**WHAT YOU NEED TO DO:**
Work through the entries below line by line and give the number of lines with the string "right", nothing else.

─── DATA SUPPLIED

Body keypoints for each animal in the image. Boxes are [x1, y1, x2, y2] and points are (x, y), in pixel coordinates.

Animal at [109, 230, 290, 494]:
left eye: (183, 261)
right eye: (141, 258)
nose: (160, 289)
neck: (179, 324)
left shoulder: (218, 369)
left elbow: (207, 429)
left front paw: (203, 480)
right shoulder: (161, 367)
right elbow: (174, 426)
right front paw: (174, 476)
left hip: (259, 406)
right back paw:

──────
─── DATA SUPPLIED

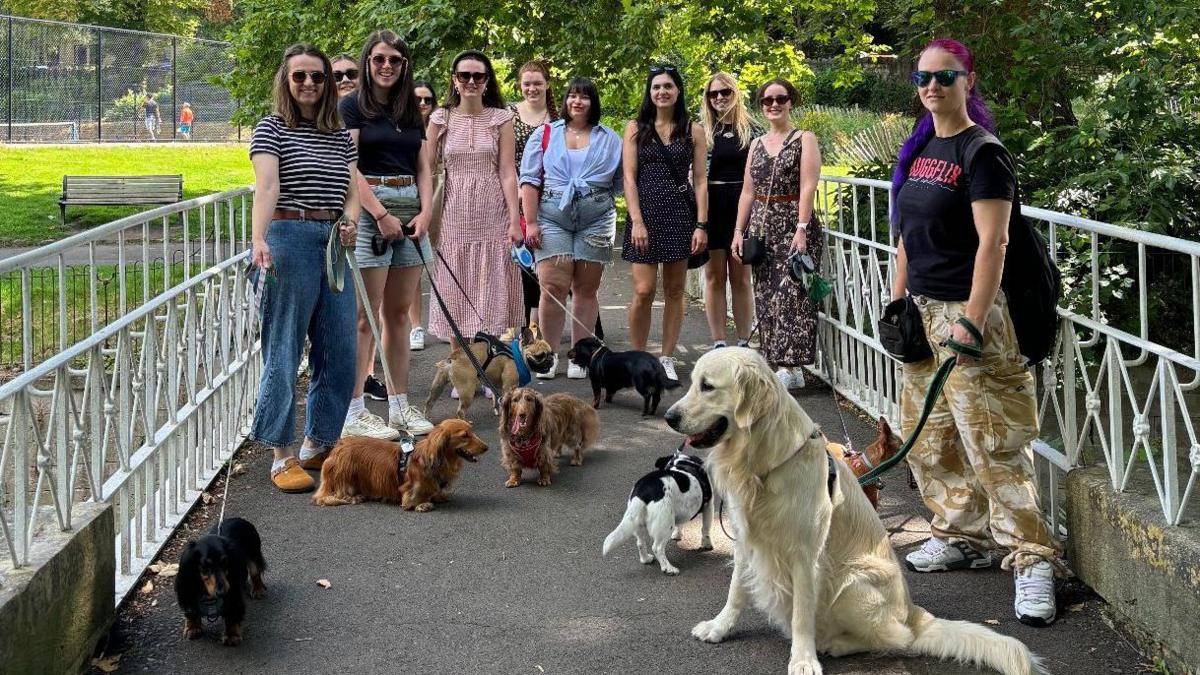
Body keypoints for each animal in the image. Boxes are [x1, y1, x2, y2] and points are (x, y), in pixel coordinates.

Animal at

──────

**ANSWER BELOW:**
5